Protein Laboratory, Department of Neuroscience and Pharmacology, Panum Institute, University of Copenhagen, Blegdamsvej 3C, Building 24.2, Copenhagen N, DK-2200, Denmark.
J Neurosci Res. 2010 Jul;88(9):1882-9. doi: 10.1002/jnr.22374.
Activation of fibroblast growth factor (FGF) receptors (FGFRs) both by FGFs and by the neural cell adhesion molecule (NCAM) is crucial in the development and function of the nervous system. We found that FGFR substrate 2alpha (FRS2alpha), Src homologous and collagen A (ShcA), and phospholipase-Cgamma (PLCgamma) were all required for neurite outgrowth from cerebellar granule neurons (CGNs) induced by FGF1 and FGL (an NCAM-derived peptide agonist of FGFR1). Like FGF1, FGL induced tyrosine phosphorylation of FGFR1, FRS2alpha, ShcA, and PLCgamma in a time- and dose-dependent manner. However, the activation of FRS2alpha by FGL was significantly lower than the activation by FGF1, indicating a differential signaling profile induced by NCAM compared with the cognate growth factor.

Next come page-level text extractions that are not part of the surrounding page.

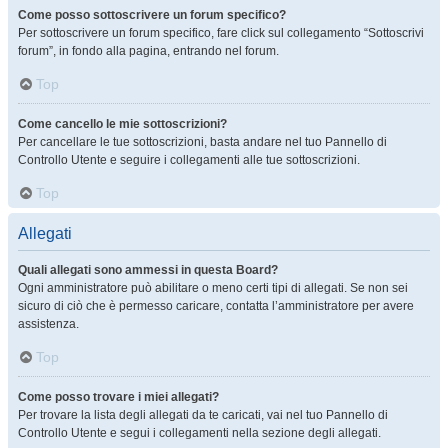
Come posso sottoscrivere un forum specifico?
Per sottoscrivere un forum specifico, fare click sul collegamento “Sottoscrivi
forum”, in fondo alla pagina, entrando nel forum.
Top
Come cancello le mie sottoscrizioni?
Per cancellare le tue sottoscrizioni, basta andare nel tuo Pannello di
Controllo Utente e seguire i collegamenti alle tue sottoscrizioni.
Top
Allegati
Quali allegati sono ammessi in questa Board?
Ogni amministratore può abilitare o meno certi tipi di allegati. Se non sei
sicuro di ciò che è permesso caricare, contatta l’amministratore per avere
assistenza.
Top
Come posso trovare i miei allegati?
Per trovare la lista degli allegati da te caricati, vai nel tuo Pannello di
Controllo Utente e segui i collegamenti nella sezione degli allegati.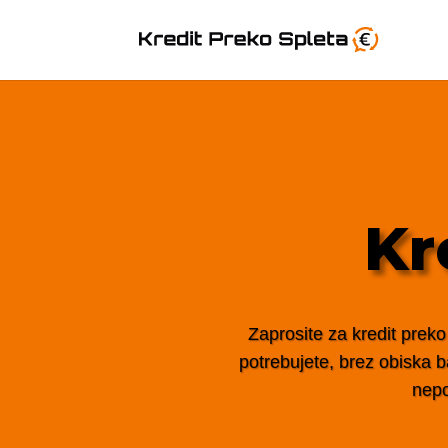
Kr
Zaprosite za kredit preko
potrebujete, brez obiska ba
nepo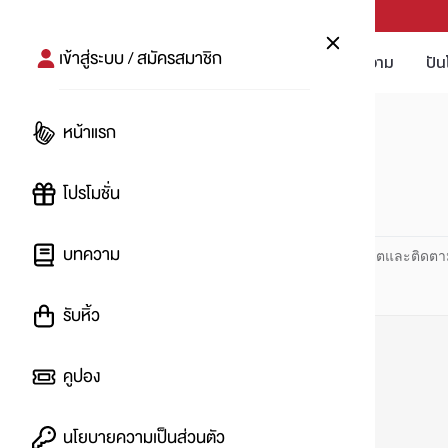
PUNPRO #MoreforLife
เข้าสู่ระบบ / สมัครสมาชิก
โปรโมชัน
บทความ
ปัน
หน้าแรก
หน้าแรก
#ปันโปรโมชัน
โปรโมชั่น
#
บทความ
ปันโปร PUNPRO ที่ 1 ด้านโปรโมชัน อัปเดตและติดตา
รับหิ้ว
คูปอง
นโยบายความเป็นส่วนตัว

成纤维细胞生长因子 (FGF) 受体 (FGFR) 的激活,无论是由 FGF 还是由神经细胞黏附分子 (NCAM) 激活,在神经系统的发育和功能中都至关重要。我们发现,成纤维细胞生长因子底物 2α(FRS2alpha)、Src 同源和胶原 A(ShcA)以及磷脂酶-Cγ(PLCγ),对于小脑颗粒神经元(CGNs)在 FGF1 和 FGL(一种 FGFR1 的 NCAM 衍生肽激动剂)诱导下的突起生长都是必需的。与 FGF1 一样,FGL 以时间和剂量依赖的方式诱导 FGFR1、FRS2alpha、ShcA 和 PLCγ 的酪氨酸磷酸化。然而,FGL 对 FRS2alpha 的激活明显低于 FGF1 的激活,表明与同源生长因子相比,NCAM 诱导的信号转导谱存在差异。